If you meet a threshold exactly (e.g., exactly £36m turnover), you meet that test. The thresholds are "or more" criteria.
Q: What about overseas subsidiaries?
UK-incorporated companies apply thresholds based on their UK operations and worldwide operations as appropriate. Overseas subsidiaries of UK companies may be outside SECR scope.
Q: Do we need external verification of threshold calculations?
No specific requirement exists, but threshold calculations should be auditable and documented, particularly where companies are close to thresholds.
Q: What happens if we cross thresholds mid-year?
Size tests are applied to the full financial year. Mid-year changes in size affect the following year's SECR obligations.
SECR Thresholds vs UK SRS
The interaction between SECR thresholds and UK SRS scope affects planning:
SECR Scope vs UK SRS Scope
- SECR: Quoted companies + large unquoted companies/LLPs
- UK SRS S2 (proposed from 2027): ~515 UK-listed companies only
- Overlap: Most quoted companies will be subject to both
Planning Considerations
- Large unquoted companies: SECR remains primary framework
- Quoted companies: Prepare for potential UK SRS S2 overlap from 2027
- Thresholds unchanged: SECR thresholds remain in force
Annual threshold monitoring required
Companies should monitor their size against SECR thresholds annually. Crossing thresholds triggers immediate SECR obligations — there is no grace period for new qualifiers.
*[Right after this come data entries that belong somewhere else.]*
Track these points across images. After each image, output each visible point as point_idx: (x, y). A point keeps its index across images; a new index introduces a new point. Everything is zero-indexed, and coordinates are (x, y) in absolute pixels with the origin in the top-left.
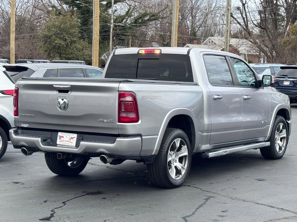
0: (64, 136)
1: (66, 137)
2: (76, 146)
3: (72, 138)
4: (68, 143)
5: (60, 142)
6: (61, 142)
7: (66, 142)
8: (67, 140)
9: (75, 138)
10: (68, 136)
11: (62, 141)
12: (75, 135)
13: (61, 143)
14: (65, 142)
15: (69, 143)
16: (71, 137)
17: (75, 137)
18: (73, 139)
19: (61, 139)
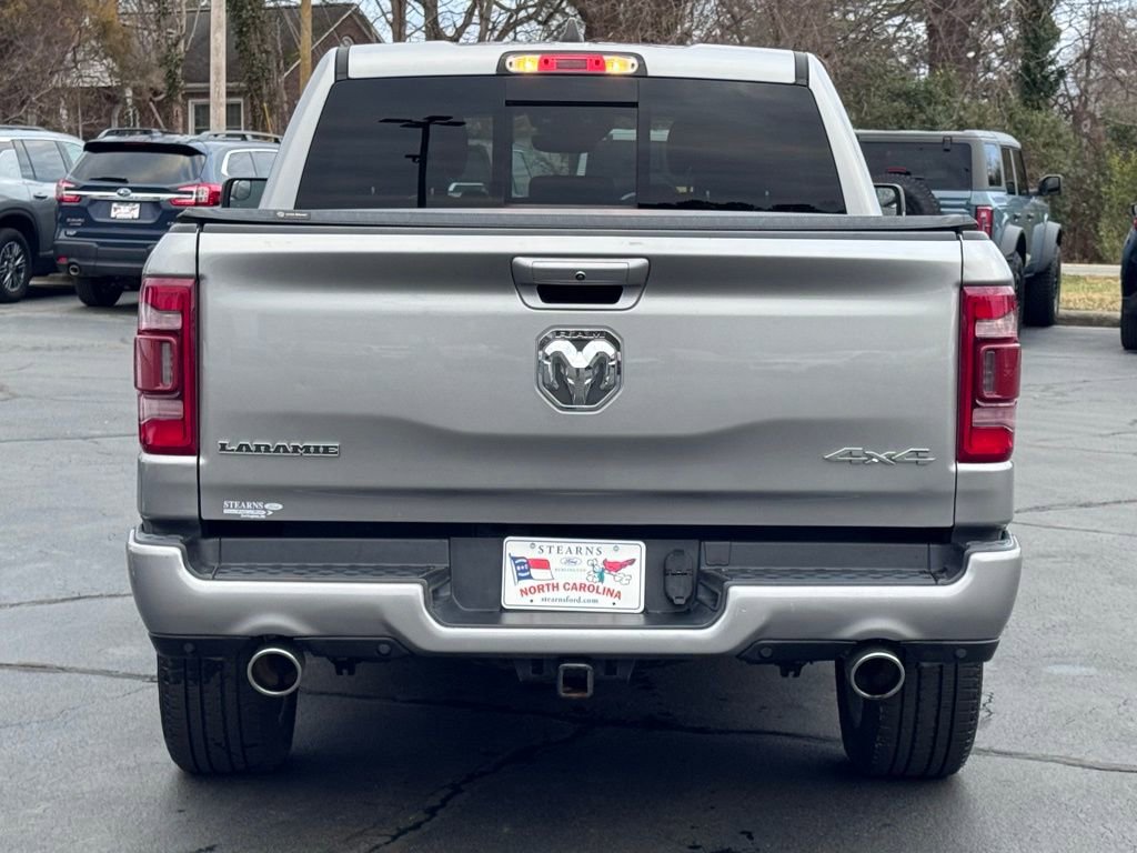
0: (555, 560)
1: (569, 561)
2: (645, 611)
3: (613, 567)
4: (586, 595)
5: (524, 592)
6: (530, 596)
7: (574, 594)
8: (580, 578)
9: (637, 563)
10: (584, 557)
11: (540, 589)
12: (635, 550)
13: (538, 601)
14: (562, 594)
15: (594, 596)
16: (601, 559)
17: (632, 562)
18: (623, 571)
19: (530, 577)
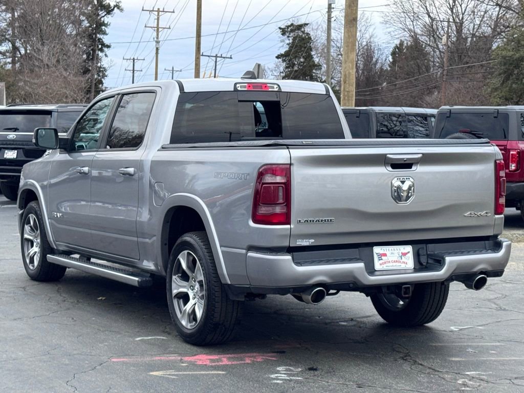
0: (388, 253)
1: (392, 253)
2: (414, 268)
3: (404, 254)
4: (398, 264)
5: (381, 264)
6: (383, 266)
7: (394, 264)
8: (395, 259)
9: (410, 253)
10: (396, 252)
11: (385, 263)
12: (409, 249)
13: (385, 267)
14: (391, 264)
15: (400, 264)
16: (401, 252)
17: (409, 252)
18: (407, 255)
19: (382, 259)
Threshold Monitoring Best Practice
- Annual review: Check size tests each financial year-end
- Forward planning: Monitor growth trajectory against thresholds
- Documentation: Maintain records of threshold calculations
- Professional advice: Consult specialists when close to thresholds
- System preparation: Establish SECR processes before qualifying
Understanding SECR thresholds is essential for compliance planning. The "two of three" test for large unquoted companies catches many mid-sized organisations, while quoted company rules apply regardless of size.